Copenhagen, arrivano i leader: inutile sfilata o accordo?

Pubblicato il 16 Dicembre 2009 - 09:45 OLTRE 6 MESI FA

A Copenhagen, blindatissima per la concomitanza di due cortei, arrivano i leader mondiali: il rischio è che la loro presenza si trasformi in un’inutile parata, visto lo stallo della conferenza, che finora non ha prodotto né cifre certe né un’agenda con scadenze vincolanti, né tantomeno accordi sulle compensazioni finanziarie per i paesi poveri. E’ già arrivato Brown martedì sera e non ha nascosto il suo scetticismo sugli esiti del vertice, mentre la Merkel ha confessato “di essere un po’ nervosa”. Oggi arriva Obama, fiducioso come al solito: molta attesa anche per Chavez e Mugabe. Ma si può parlare di fallimento se Al Gore, l’ex vicepresidente americano divenuto paladino globale dell’ambiente, già parla della necessità di un altro summit da tenersi in luglio a Città del Messico per rimediare all’impotenza decisionale riscontrata oggi?

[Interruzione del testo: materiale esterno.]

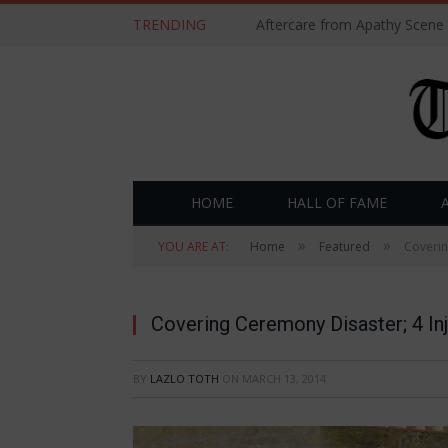
TRENDING
Aftercare from Apathy Scene
HOME
HALL OF FAME
»
»
YOU ARE AT:
Home
Featured
Coverin
Covering Ceremony Disaster; 4 In
BY
LAZLO TOTH
ON
MARCH 13, 2014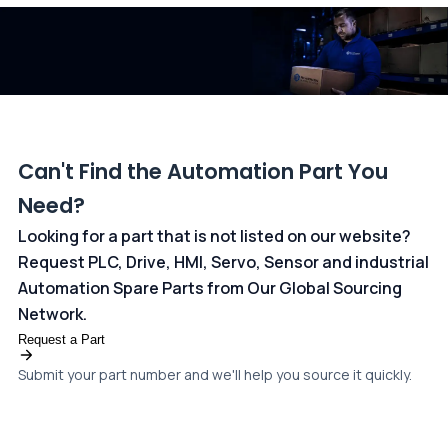
dedicated
payments page
.
Can't Find the Automation Part You
Need?
Looking for a part that is not listed on our website?
Request PLC, Drive, HMI, Servo, Sensor and industrial
Automation Spare Parts from Our Global Sourcing
Network.
Request a Part
Submit your part number and we'll help you source it quickly.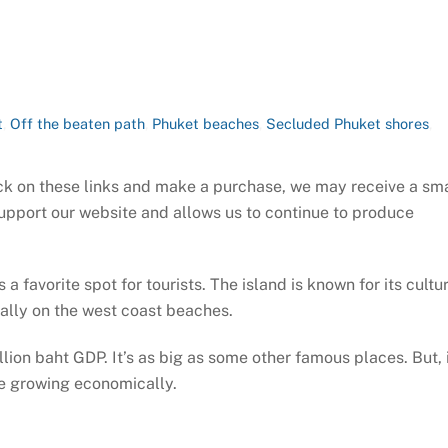
t
,
Off the beaten path
,
Phuket beaches
,
Secluded Phuket shores
,
click on these links and make a purchase, we may receive a sm
support our website and allows us to continue to produce
 a favorite spot for tourists. The island is known for its cultu
ially on the west coast beaches.
lion baht GDP. It’s as big as some other famous places. But, i
le growing economically.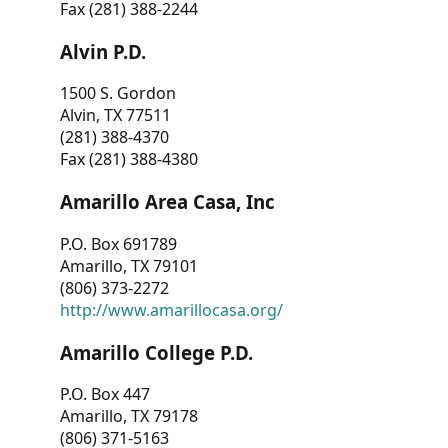
Fax (281) 388-2244
Alvin P.D.
1500 S. Gordon
Alvin, TX 77511
(281) 388-4370
Fax (281) 388-4380
Amarillo Area Casa, Inc
P.O. Box 691789
Amarillo, TX 79101
(806) 373-2272
http://www.amarillocasa.org/
Amarillo College P.D.
P.O. Box 447
Amarillo, TX 79178
(806) 371-5163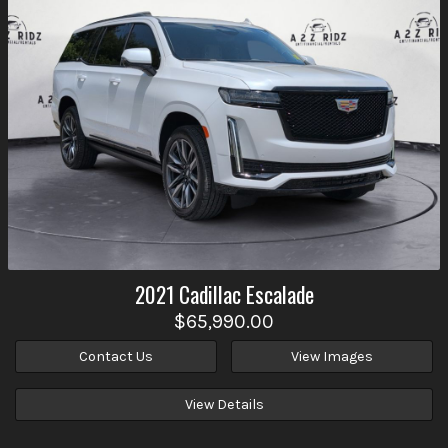
2021
Cadillac
Escalade
$65,990.00
Contact Us
View Images
View Details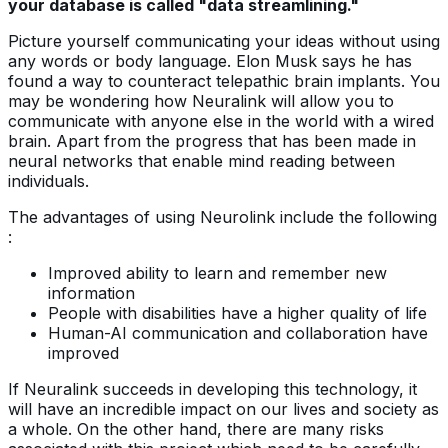
your database is called "data streamlining."
Picture yourself communicating your ideas without using
any words or body language. Elon Musk says he has
found a way to counteract telepathic brain implants. You
may be wondering how Neuralink will allow you to
communicate with anyone else in the world with a wired
brain. Apart from the progress that has been made in
neural networks that enable mind reading between
individuals.
The advantages of using Neurolink include the following
:
Improved ability to learn and remember new
information
People with disabilities have a higher quality of life
Human-AI communication and collaboration have
improved
If Neuralink succeeds in developing this technology, it
will have an incredible impact on our lives and society as
a whole. On the other hand, there are many risks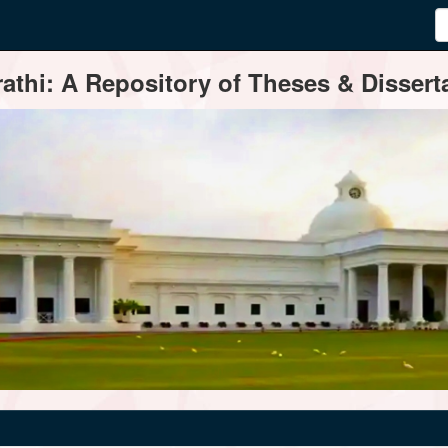
thi: A Repository of Theses & Disserta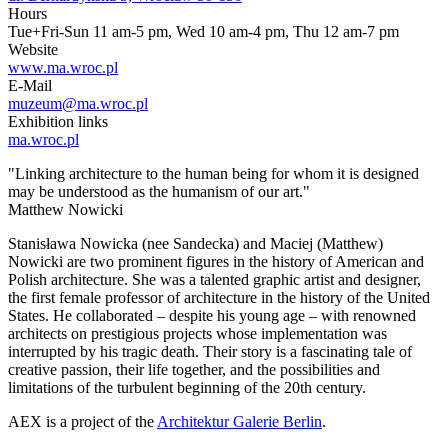
Hours
Tue+Fri-Sun 11 am-5 pm, Wed 10 am-4 pm, Thu 12 am-7 pm
Website
www.ma.wroc.pl
E-Mail
muzeum@ma.wroc.pl
Exhibition links
ma.wroc.pl
"Linking architecture to the human being for whom it is designed
may be understood as the humanism of our art."
Matthew Nowicki
Stanisława Nowicka (nee Sandecka) and Maciej (Matthew)
Nowicki are two prominent figures in the history of American and
Polish architecture. She was a talented graphic artist and designer,
the first female professor of architecture in the history of the United
States. He collaborated – despite his young age – with renowned
architects on prestigious projects whose implementation was
interrupted by his tragic death. Their story is a fascinating tale of
creative passion, their life together, and the possibilities and
limitations of the turbulent beginning of the 20th century.
AEX is a project of the
Architektur Galerie Berlin
.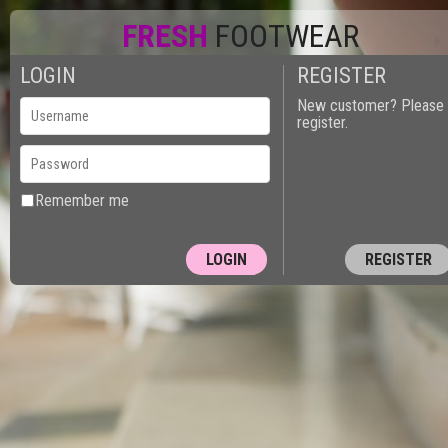
FRESH
FOOTWEAR
LOGIN
REGISTER
New customer? Please
register.
Remember me
REGISTER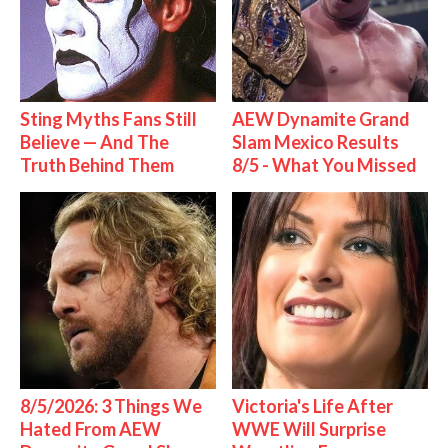
Sting Myths Fans Still
AEW Dynamite Grand
Believe — And The
Slam Mexico Results
Truth Behind Them
8/5 - What You Missed
8/5/2026: 3 Things We
Victoria's Life After
Hated From AEW
WWE Will Surprise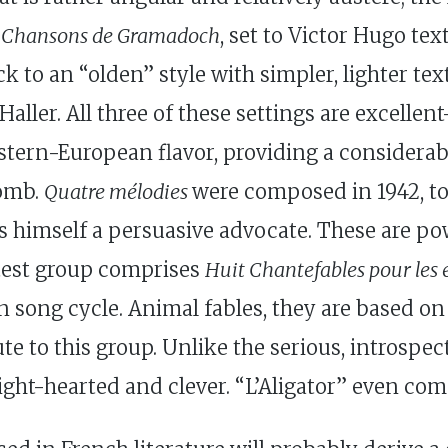
e
Chansons de Gramadoch
, set to Victor Hugo tex
k to an “olden” style with simpler, lighter tex
ller. All three of these settings are excellent
stern-European flavor, providing a considerab
lomb.
Quatre mélodies
were composed in 1942, to
s himself a persuasive advocate. These are po
atest group comprises
Huit Chantefables pour les 
song cycle. Animal fables, they are based on w
ute to this group. Unlike the serious, introsp
 light-hearted and clever. “L’Aligator” even c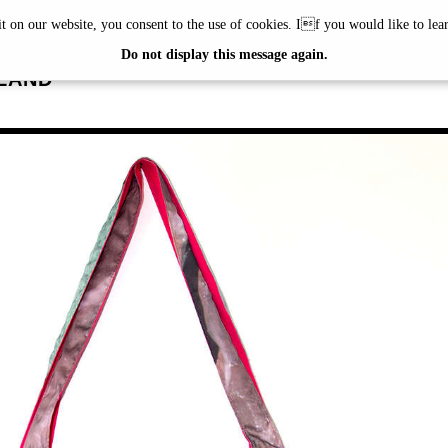
it on our website, you consent to the use of cookies. If you would like to le
RUNER
Do not display this message again.
LAND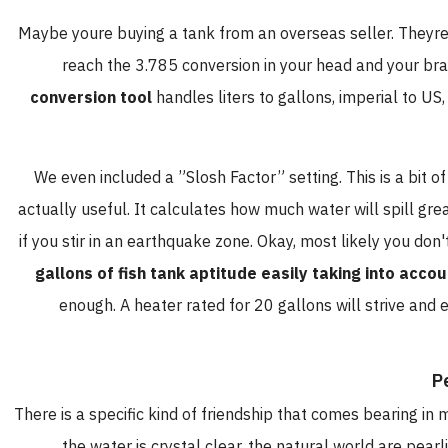
Maybe youre buying a tank from an overseas seller. Theyre t
reach the 3.785 conversion in your head and your brai
conversion tool
handles liters to gallons, imperial to US
We even included a ”Slosh Factor” setting. This is a bit of 
actually useful. It calculates how much water will spill gre
if you stir in an earthquake zone. Okay, most likely you don
gallons of fish tank aptitude easily taking into accou
enough. A heater rated for 20 gallons will strive and ev
P
There is a specific kind of friendship that comes bearing in
the water is crystal clear, the natural world are pearl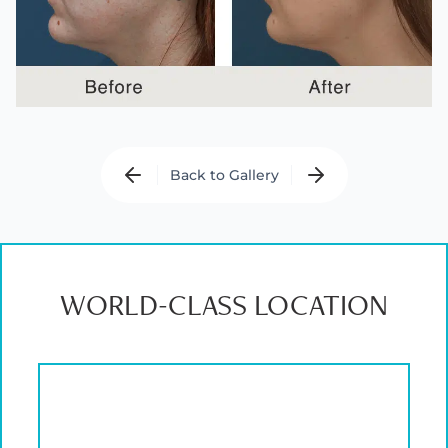
Back to Gallery
WORLD-CLASS LOCATION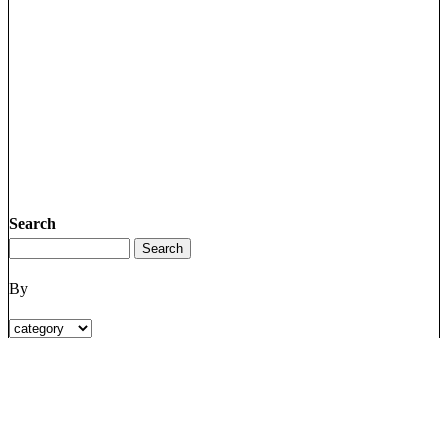
Search
By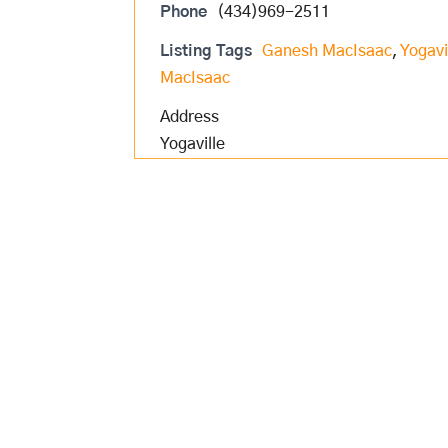
Phone
(434)969-2511
Listing Tags
Ganesh MacIsaac
,
Yogavi
MacIsaac
Address
Yogaville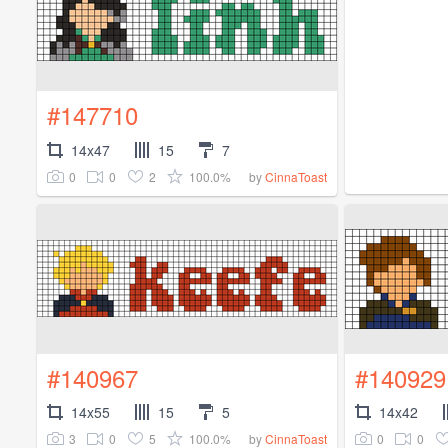
#147710
14x47
15
7
0
0
2
100.0%
by
CinnaToast
#140967
#140929
14x55
15
5
14x42
3
0
5
100.0%
0
0
by
CinnaToast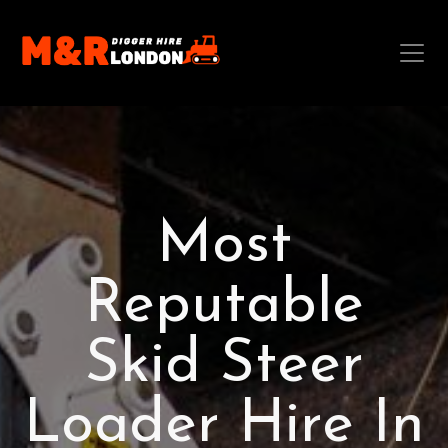
Most
Reputable
Skid Steer
Loader Hire In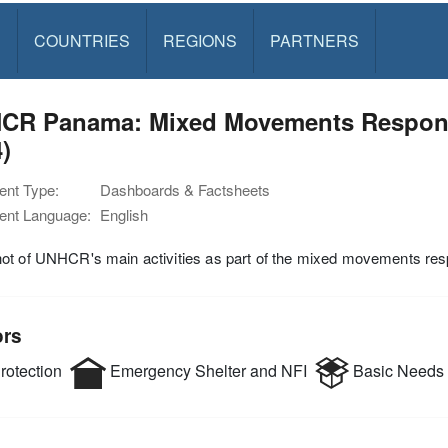
S
COUNTRIES
REGIONS
PARTNERS
CR Panama: Mixed Movements Respons
)
nt Type:
Dashboards & Factsheets
nt Language:
English
ot of UNHCR's main activities as part of the mixed movements re
ors
rotection
Emergency Shelter and NFI
Basic Needs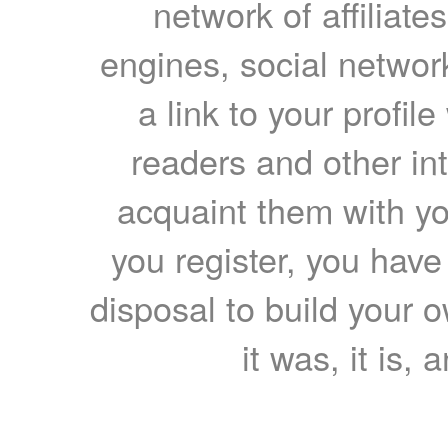
network of affiliates
engines, social network
a link to your profil
readers and other int
acquaint them with yo
you register, you have
disposal to build your ow
it was, it is, 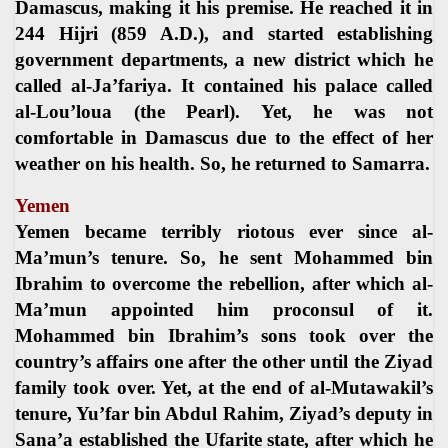
Damascus, making it his premise. He reached it in
244 Hijri (859 A.D.), and started establishing
government departments, a new district which he
called al-Ja’fariya. It contained his palace called
al-Lou’loua (the Pearl). Yet, he was not
comfortable in Damascus due to the effect of her
weather on his health. So, he returned to Samarra.
Yemen
Yemen became terribly riotous ever since al-
Ma’mun’s tenure. So, he sent Mohammed bin
Ibrahim to overcome the rebellion, after which al-
Ma’mun appointed him proconsul of it.
Mohammed bin Ibrahim’s sons took over the
country’s affairs one after the other until the Ziyad
family took over. Yet, at the end of al-Mutawakil’s
tenure, Yu’far bin Abdul Rahim, Ziyad’s deputy in
Sana’a established the Ufarite state, after which he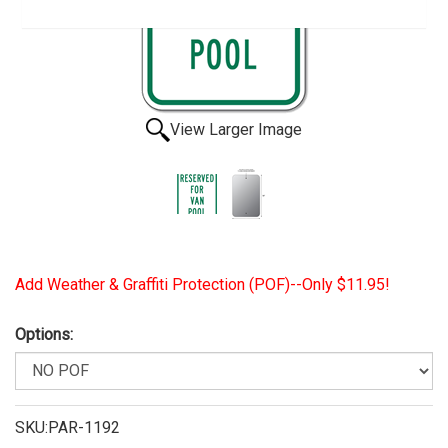
View Larger Image
Add Weather & Graffiti Protection (POF)--Only $11.95!
Options:
SKU:PAR-1192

Un possibile punto di mediazione è sopraggiunto con l’introduzione del tema dei limiti alla deforestazione. Ne ha parlato il principe Carlo d’Inghilterra – tanto ispirato quanto poco rilevante – che ha invocato la difesa delle foreste per motivi ecologici.

In realtà la questione può aprire scenari interessanti se legata all’aspetto pratico del taglio della deforestazione come contropartita negoziale. Il Brasile di Lula, per esempio ha cambiato linea rispetto alla precedente volontà di non arrestare il suo arrembante processo di sviluppo: ora propone un taglio dell’80% della deforestazione in Amazzonia, in cambio otterrebbe di non pagare il prezzo della riduzione delle emissioni. Anche gli Stati Uniti di Obama sono interessati a questo apprroccio.

Finora è stato riconosciuto un premio ai paesi che riforestavano, non a quelli che mantenevano intatte le foreste, creando così un paradosso economico perché in assenza di un conteggio complessivo tagliare e riforestare poteva risultare conveniente. Copenaghen dovrebbe rimettere in sesto il piano anti-gas serra concedendo un riconoscimento ai paesi virtuosi, quelli che non possono riforestare perché hanno ancora le foreste originarie (tra l’altro incomparabilmente più vantaggiose dal punto di vista della biodiversità).